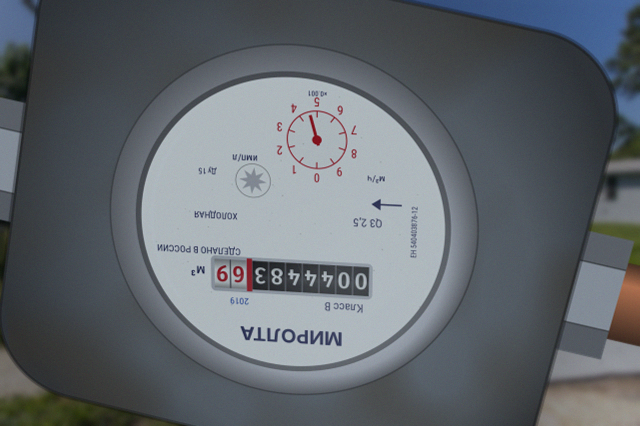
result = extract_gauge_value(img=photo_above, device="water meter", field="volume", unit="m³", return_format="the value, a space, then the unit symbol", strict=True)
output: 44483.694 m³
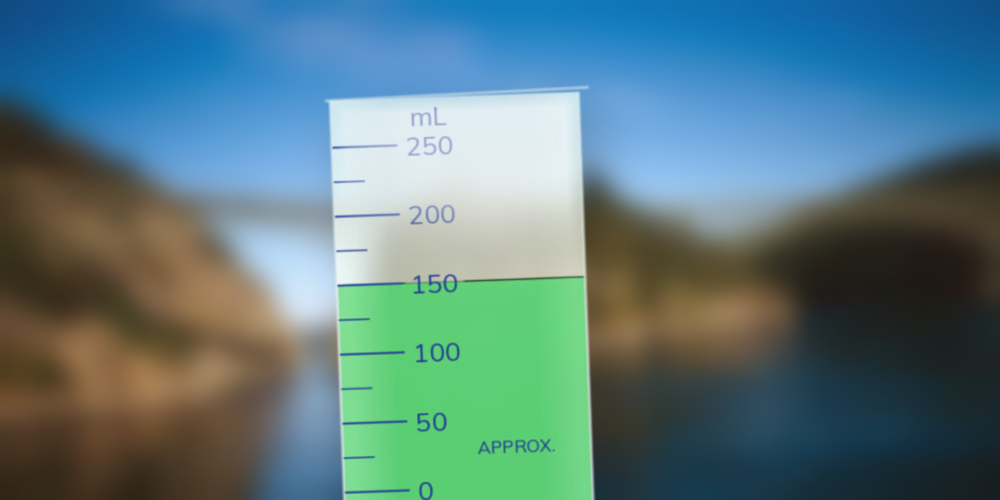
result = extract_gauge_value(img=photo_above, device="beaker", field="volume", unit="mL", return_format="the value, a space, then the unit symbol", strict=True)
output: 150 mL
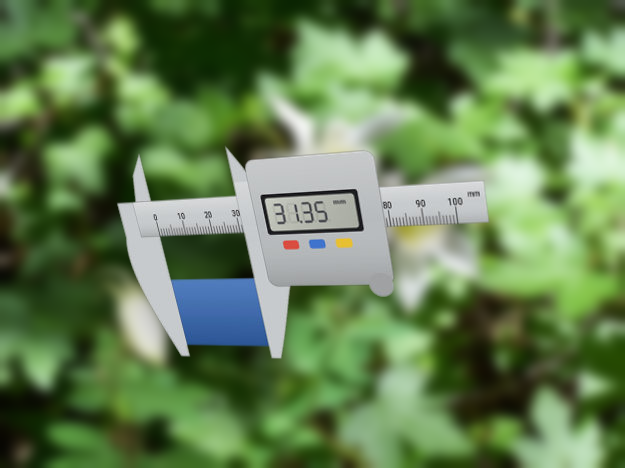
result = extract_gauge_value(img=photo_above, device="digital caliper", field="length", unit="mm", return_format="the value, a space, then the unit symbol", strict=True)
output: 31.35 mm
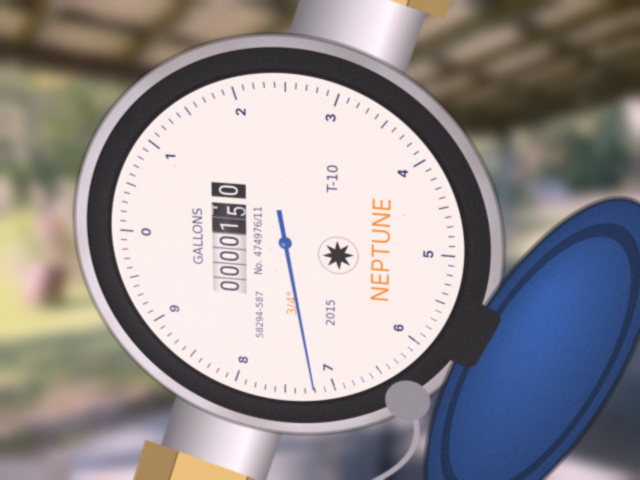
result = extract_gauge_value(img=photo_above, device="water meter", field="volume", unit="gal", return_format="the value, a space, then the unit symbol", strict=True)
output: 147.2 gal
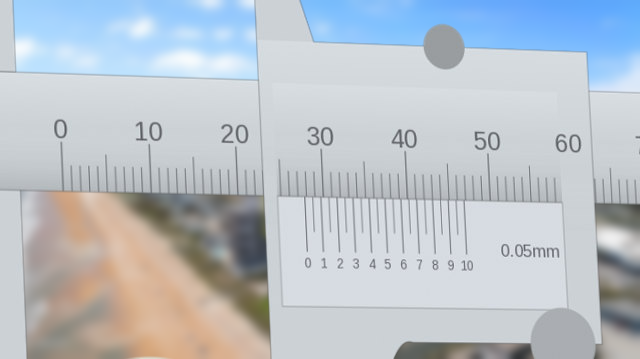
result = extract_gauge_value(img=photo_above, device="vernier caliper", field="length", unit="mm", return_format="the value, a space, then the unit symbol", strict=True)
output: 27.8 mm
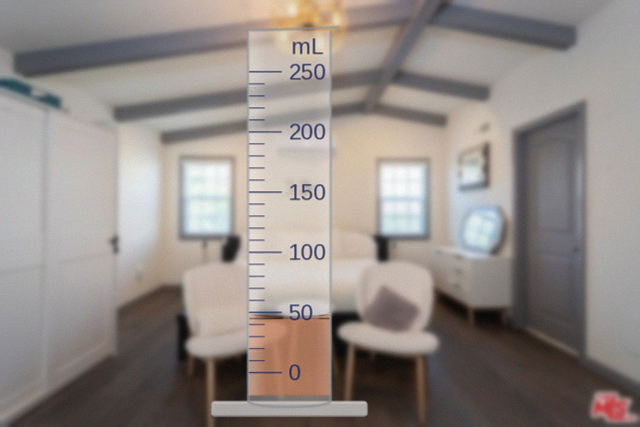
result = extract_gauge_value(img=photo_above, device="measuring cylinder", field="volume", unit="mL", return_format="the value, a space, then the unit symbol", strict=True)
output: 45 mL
★ ★ ★ ★ ★
* **WORK TASK**:
Render every line of the entries above as a Markdown table with a "No." column for the row number and a "Text" column for the line, skipping blank lines and leaving out the pictures.

* **ANSWER TO THIS EXERCISE**:
| No. | Text |
|---|---|
| 1 | result = extract_gauge_value(img=photo_above, device="water meter", field="volume", unit="m³", return_format="the value, a space, then the unit symbol", strict=True) |
| 2 | output: 44483.694 m³ |
| 3 | result = extract_gauge_value(img=photo_above, device="beaker", field="volume", unit="mL", return_format="the value, a space, then the unit symbol", strict=True) |
| 4 | output: 150 mL |
| 5 | result = extract_gauge_value(img=photo_above, device="digital caliper", field="length", unit="mm", return_format="the value, a space, then the unit symbol", strict=True) |
| 6 | output: 31.35 mm |
| 7 | result = extract_gauge_value(img=photo_above, device="water meter", field="volume", unit="gal", return_format="the value, a space, then the unit symbol", strict=True) |
| 8 | output: 147.2 gal |
| 9 | result = extract_gauge_value(img=photo_above, device="vernier caliper", field="length", unit="mm", return_format="the value, a space, then the unit symbol", strict=True) |
| 10 | output: 27.8 mm |
| 11 | result = extract_gauge_value(img=photo_above, device="measuring cylinder", field="volume", unit="mL", return_format="the value, a space, then the unit symbol", strict=True) |
| 12 | output: 45 mL |